A survey conducted by this newspaper recently revealed that most of the projects earmarked by the county’s administration are yet to be implemented.

The fate of the County Development Fund (CDF), residents say, is unknown, thereby leaving many confused about the status of funds, whether they are available or not.

The Daily Observer reporter who visited some project sites as well as some public buildings, did not observe any development being implemented.

The county’s leading public high school, Cape Palmers High, now lies in ruins, leaving the school to run its academic activities from an abandoned barrack previously manned by United Nations Mission in Liberia (UNMIL) personnel, somewhere near the sports stadium.

Some of the county’s contractors told the Daily Obsever that they were yet to receive their contract fees after they were advised to pre–finance some of the county’s projects.

Gabriel Tarpeh, Chief Execitive Officer (CEO) of Gab Mark Construction Company, expressed frustration over the entire situation. He said since he was hired to renovate the sports stadium, he is yet to receive part of the money since the work started, as per the agreement.

In a follow up to his statement on Tuesday, November 23, Mr. Tarpeh said via mobile phone that the first check the county administration issued to him as part payment for his work was outdated, “therefore the Ecobank branch in Pleebo City rejected it.”

The elected officers of the Project Management Committee (PMC), responsible to steer the affairs related to the implementation of projects in the county, are still not fully empowered to operate effectively.

“Since I was elected as comptroller, the county leadership is yet to turn a single document over to me. There is no office space and no documents that resemble bank transactions,” said Lee Newton, Comptroller, PMC. “It is yet to be established whether there is any money for development in the county’s coffers, and nobody cares to provide any clarity.”

In other counties, for example Nimba and Bong, the PMC has all the logistical support, including cars and well equipped offices, and is responsible for all financial transactions regarding the development projects, something Mr.
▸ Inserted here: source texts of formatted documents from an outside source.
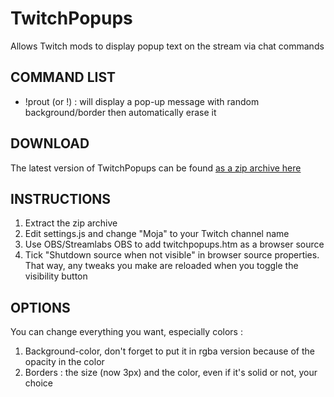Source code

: # TwitchPopups

Allows Twitch mods to display popup text on the stream via chat commands

## COMMAND LIST

- !prout (or !<somethting>) : will display a pop-up message with random background/border then automatically erase it

## DOWNLOAD

The latest version of TwitchPopups can be found [as a zip archive here](https://github.com/MojaSonyeo/twitch_popup/archive/master.zip)

## INSTRUCTIONS

1. Extract the zip archive
2. Edit settings.js and change "Moja" to your Twitch channel name
3. Use OBS/Streamlabs OBS to add twitchpopups.htm as a browser source
4. Tick "Shutdown source when not visible" in browser source properties. That way, any tweaks you make are reloaded when you toggle the visibility button

## OPTIONS
You can change everything you want, especially colors :
1. Background-color, don't forget to put it in rgba version because of the opacity in the color
2. Borders : the size (now 3px) and the color, even if it's solid or not, your choice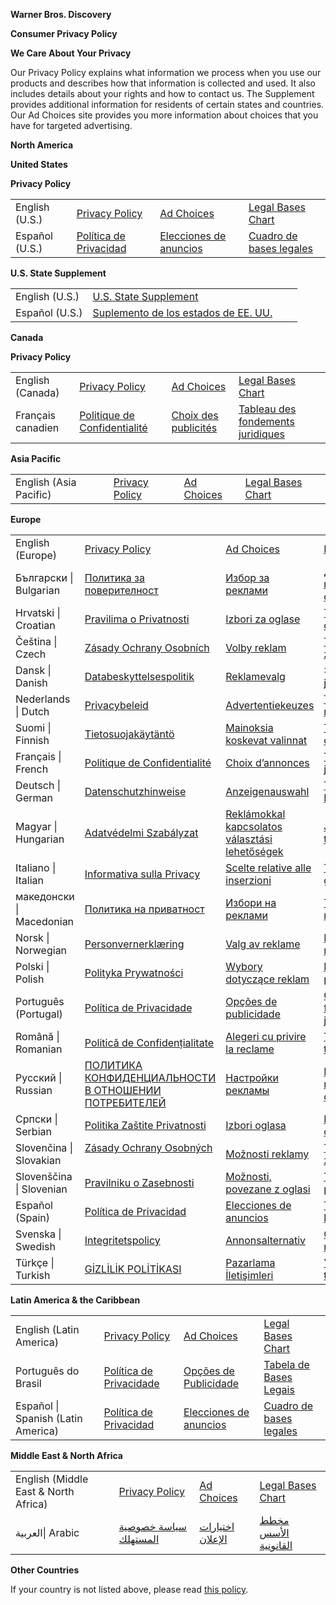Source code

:   

**Warner Bros. Discovery** 

**Consumer Privacy Policy**

  

  

**We Care About Your Privacy**

  

Our Privacy Policy explains what information we process when you use our products and describes how that information is collected and used. It also includes details about your rights and how to contact us. The Supplement provides additional information for residents of certain states and countries. Our Ad Choices site provides you more information about choices that you have for targeted advertising.

  

  

**North America**

  

  
**United States**

  

**Privacy Policy**

  

|     |     |     |     |
| --- | --- | --- | --- |
| English (U.S.) | [Privacy Policy](https://www.wbdprivacy.com/policycenter/b2c/en-us) | [Ad Choices](https://www.wbdprivacy.com/opt-out/) | [Legal Bases Chart](https://www.wbdprivacy.com/policycenter/legalbases/en-us) |
| Español (U.S.) | [Política de Privacidad](https://www.wbdprivacy.com/policycenter/b2c/es-us) | [Elecciones de anuncios](https://www.wbdprivacy.com/opt-out/?lang=es) | [Cuadro de bases legales](https://www.wbdprivacy.com/policycenter/legalbases/es-us) |

  

**U.S. State Supplement**

  

|     |     |     |     |
| --- | --- | --- | --- |
| English (U.S.) | [U.S. State Supplement](https://www.wbdprivacy.com/policycenter/usstatesupplement/en-us) |     |     |
| Español (U.S.) | [Suplemento de los estados de EE. UU.](https://www.wbdprivacy.com/policycenter/usstatesupplement/es-us) |     |     |

  

  

**Canada**

  

**Privacy Policy**

  

|     |     |     |     |
| --- | --- | --- | --- |
| English (Canada) | [Privacy Policy](https://www.wbdprivacy.com/policycenter/b2c/en-ca) | [Ad Choices](https://www.wbdprivacy.com/policycenter/b2c/en-ca/#adchoices) | [Legal Bases Chart](https://www.wbdprivacy.com/policycenter/legalbases/en-ca) |
| Français canadien | [Politique de Confidentialité](https://www.wbdprivacy.com/policycenter/b2c/fr-ca) | [Choix des publicités](https://www.wbdprivacy.com/policycenter/b2c/fr-ca#adchoices) | [Tableau des fondements juridiques](https://www.wbdprivacy.com/policycenter/legalbases/fr-ca) |

  

  

**Asia Pacific**

  

  

|     |     |     |     |
| --- | --- | --- | --- |
| English (Asia Pacific) | [Privacy Policy](https://www.wbdprivacy.com/policycenter/b2c/en-apac) | [Ad Choices](https://www.wbdprivacy.com/policycenter/b2c/en-apac#adchoices) | [Legal Bases Chart](https://www.wbdprivacy.com/policycenter/legalbases/en-apac) |

  

  

**Europe**

  

  

|     |     |     |     |
| --- | --- | --- | --- |
| English (Europe) | [Privacy Policy](https://www.wbdprivacy.com/policycenter/b2c/en-emea) | [Ad Choices](https://www.wbdprivacy.com/policycenter/b2c/en-emea#adchoices) | [Legal Bases Chart](https://www.wbdprivacy.com/policycenter/legalbases/en-emea) |
| Български \| Bulgarian | [Политика за поверителност](https://www.wbdprivacy.com/policycenter/b2c/bg) | [Избор за реклами](https://www.wbdprivacy.com/policycenter/b2c/bg#adchoices) | [Диаграма с правните основания](https://www.wbdprivacy.com/policycenter/legalbases/bg) |
| Hrvatski \| Croatian | [Pravilima o Privatnosti](https://www.wbdprivacy.com/policycenter/b2c/hr) | [Izbori za oglase](https://www.wbdprivacy.com/policycenter/b2c/hr#adchoices) | [Tablica pravnih osnova](https://www.wbdprivacy.com/policycenter/legalbases/hr) |
| Čeština \| Czech | [Zásady Ochrany Osobních](https://www.wbdprivacy.com/policycenter/b2c/cs) | [Volby reklam](https://www.wbdprivacy.com/policycenter/b2c/cs#adchoices) | [Tabulka právních základů](https://www.wbdprivacy.com/policycenter/legalbases/cs) |
| Dansk \| Danish | [Databeskyttelsespolitik](https://www.wbdprivacy.com/policycenter/b2c/da) | [Reklamevalg](https://www.wbdprivacy.com/policycenter/b2c/da#adchoices) | \>[Skema over juridiske grundlag](https://www.wbdprivacy.com/policycenter/legalbases/da) |
| Nederlands \| Dutch | [Privacybeleid](https://www.wbdprivacy.com/policycenter/b2c/nl) | [Advertentiekeuzes](https://www.wbdprivacy.com/policycenter/b2c/nl#adchoices) | [Tabel met rechtsgrondslagen](https://www.wbdprivacy.com/policycenter/legalbases/nl) |
| Suomi \| Finnish | [Tietosuojakäytäntö](https://www.wbdprivacy.com/policycenter/b2c/fi) | [Mainoksia koskevat valinnat](https://www.wbdprivacy.com/policycenter/b2c/fi#adchoices) | [Taulukko oikeusperusteista](https://www.wbdprivacy.com/policycenter/legalbases/fi) |
| Français \| French | [Politique de Confidentialité](https://www.wbdprivacy.com/policycenter/b2c/fr-emea) | [Choix d’annonces](https://www.wbdprivacy.com/policycenter/b2c/fr-emea#adchoices) | [Tableau des bases juridiques](https://www.wbdprivacy.com/policycenter/legalbases/fr-emea) |
| Deutsch \| German | [Datenschutzhinweise](https://www.wbdprivacy.com/policycenter/b2c/de) | [Anzeigenauswahl](https://www.wbdprivacy.com/policycenter/b2c/de#adchoices) | [Tabelle der Rechtsgrundlagen](https://www.wbdprivacy.com/policycenter/legalbases/de) |
| Magyar \| Hungarian | [Adatvédelmi Szabályzat](https://www.wbdprivacy.com/policycenter/b2c/hu) | [Reklámokkal kapcsolatos választási lehetőségek](https://www.wbdprivacy.com/policycenter/b2c/hu#adchoices) | [Jogalapok táblázata](https://www.wbdprivacy.com/policycenter/legalbases/hu) |
| Italiano \| Italian | [Informativa sulla Privacy](https://www.wbdprivacy.com/policycenter/b2c/it) | [Scelte relative alle inserzioni](https://www.wbdprivacy.com/policycenter/b2c/it#adchoices) | [Tabella delle basi giuridiche](https://www.wbdprivacy.com/policycenter/legalbases/it) |
| македонски \| Macedonian | [Политика на приватност](https://www.wbdprivacy.com/policycenter/b2c/mk) | [Избори на реклами](https://www.wbdprivacy.com/policycenter/b2c/mk#adchoices) | [Табела за правните основи](https://www.wbdprivacy.com/policycenter/legalbases/mk) |
| Norsk \| Norwegian | [Personvernerklæring](https://www.wbdprivacy.com/policycenter/b2c/no) | [Valg av reklame](https://www.wbdprivacy.com/policycenter/b2c/no#adchoices) | [Fremstilling av rettsgrunnlag](https://www.wbdprivacy.com/policycenter/legalbases/no) |
| Polski \| Polish | [Polityka Prywatności](https://www.wbdprivacy.com/policycenter/b2c/pl) | [Wybory dotyczące reklam](https://www.wbdprivacy.com/policycenter/b2c/pl#adchoices) | [Karta podstaw prawnych](https://www.wbdprivacy.com/policycenter/legalbases/pl) |
| Português (Portugal) | [Política de Privacidade](https://www.wbdprivacy.com/policycenter/b2c/pt-emea) | [Opções de publicidade](https://www.wbdprivacy.com/policycenter/b2c/pt-emea#adchoices) | [Quadro de fundamentos jurídicos](https://www.wbdprivacy.com/policycenter/legalbases/pt-emea) |
| Română \| Romanian | [Politică de Confidențialitate](https://www.wbdprivacy.com/policycenter/b2c/ro) | [Alegeri cu privire la reclame](https://www.wbdprivacy.com/policycenter/b2c/ro#adchoices) | [Tabel cu temeiurile legale](https://www.wbdprivacy.com/policycenter/legalbases/ro) |
| Русский \| Russian | [ПОЛИТИКА КОНФИДЕНЦИАЛЬНОСТИ В ОТНОШЕНИИ ПОТРЕБИТЕЛЕЙ](https://www.wbdprivacy.com/policycenter/b2c/ru) | [Настройки рекламы](https://www.wbdprivacy.com/policycenter/b2c/ru#adchoices) | [Перечень правовых оснований](https://www.wbdprivacy.com/policycenter/legalbases/ru) |
| Српски \| Serbian | [Politika Zaštite Privatnosti](https://www.wbdprivacy.com/policycenter/b2c/sr) | [Izbori oglasa](https://www.wbdprivacy.com/policycenter/b2c/sr#adchoices) | [Dijagram pravnih osnova](https://www.wbdprivacy.com/policycenter/legalbases/sr) |
| Slovenčina \| Slovakian | [Zásady Ochrany Osobných](https://www.wbdprivacy.com/policycenter/b2c/sk)    [](https://www.wbdprivacy.com/policycenter/b2c/sk)[](https://www.wbdprivacy.com/policycenter/b2c/sk) | [Možnosti reklamy](https://www.wbdprivacy.com/policycenter/b2c/sk#adchoices) | [Tabuľka právnych základov](https://www.wbdprivacy.com/policycenter/legalbases/sk) |
| Slovenščina \| Slovenian | [Pravilniku o Zasebnosti](https://www.wbdprivacy.com/policycenter/b2c/sl) | [Možnosti, povezane z oglasi](https://www.wbdprivacy.com/policycenter/b2c/sl#adchoices) | [Tabela pravnih podlag](https://www.wbdprivacy.com/policycenter/legalbases/sl) |
| Español (Spain) | [Política de Privacidad](https://www.wbdprivacy.com/policycenter/b2c/es-emea) | [Elecciones de anuncios](https://www.wbdprivacy.com/policycenter/b2c/es-emea#adchoices) | [Tabla de bases de legitimación](https://www.wbdprivacy.com/policycenter/legalbases/es-emea) |
| Svenska \| Swedish | [Integritetspolicy](https://www.wbdprivacy.com/policycenter/b2c/sv) | [Annonsalternativ](https://www.wbdprivacy.com/policycenter/b2c/sv#adchoices) | [Översikt över rättsliga grunder](https://www.wbdprivacy.com/policycenter/legalbases/sv) |
| Türkçe \| Turkish | [GİZLİLİK POLİTİKASI](https://www.wbdprivacy.com/policycenter/b2c/tr) | [Pazarlama İletişimleri](https://www.wbdprivacy.com/policycenter/b2c/tr#adchoices) | [Yasal dayanaklar tablosu](https://www.wbdprivacy.com/policycenter/legalbases/tr) |

  

  

**Latin America & the Caribbean**

  

  

|     |     |     |     |
| --- | --- | --- | --- |
| English (Latin America) | [Privacy Policy](https://www.wbdprivacy.com/policycenter/b2c/en-latam) | [Ad Choices](https://www.wbdprivacy.com/policycenter/b2c/en-latam#adchoices) | [Legal Bases Chart](https://www.wbdprivacy.com/policycenter/legalbases/en-latam) |
| Português do Brasil | [Política de Privacidade](https://www.wbdprivacy.com/policycenter/b2c/pt-latam) | [Opções de Publicidade](https://www.wbdprivacy.com/policycenter/b2c/pt-latam#adchoices) | [Tabela de Bases Legais](https://www.wbdprivacy.com/policycenter/legalbases/pt-latam) |
| Español \| Spanish (Latin America) | [Política de Privacidad](https://www.wbdprivacy.com/policycenter/b2c/es-latam) | [Elecciones de anuncios](https://www.wbdprivacy.com/policycenter/b2c/es-latam#adchoices) | [Cuadro de bases legales](https://www.wbdprivacy.com/policycenter/legalbases/es-latam) |

  

  

**Middle East & North Africa**

  

  

|     |     |     |     |
| --- | --- | --- | --- |
| English (Middle East & North Africa) | [Privacy Policy](https://www.wbdprivacy.com/policycenter/b2c/en-mena) | [Ad Choices](https://www.wbdprivacy.com/policycenter/b2c/en-mena#adchoices) | [Legal Bases Chart](https://www.wbdprivacy.com/policycenter/legalbases/en-mena) |
| العربية\| Arabic | [سياسة خصوصية المستهلك](https://www.wbdprivacy.com/policycenter/b2c/ar) | [اختيارات الإعلان](https://www.wbdprivacy.com/policycenter/b2c/ar#adchoices) | [مخطط الأسس القانونية](https://www.wbdprivacy.com/policycenter/legalbases/ar) |

  

  

**Other Countries**

  

  

If your country is not listed above, please read [this policy](https://www.wbdprivacy.com/policycenter/b2c/en-emea).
Newton said is not the case in Maryland County.

Confused residents are worried about the purchase of yellow machines to rehabilitate feeder roads that they say was unilaterally done in the absence of a county sitting.

Otis A. Turay of the New Creation Business Center in Harper told this newspaper via mobile phone that the local government owed him huge sums of United States dollars for goods he supplied to them to renovate the stadium, construct the commissioner’s compound in Harper and other places in the county as well as to construct a mini bridge to link Harper City Center to New Kru Town community.

However, County Superintendent Betsy T. Kuoh –Toe in an interview a week ago could not provide details on the allegations levelled against the local administration regarding the amount owed the contractors. She could only relay that the local government has completed many projects in the county.

It is not clear whether the completed projects were done unilaterally or through the county council and its PMC. However, Supt. Toe said the county council did not allot any operational budget to run the PMC, neither were they allotted money for allowances or vehicle repair and other such requirements.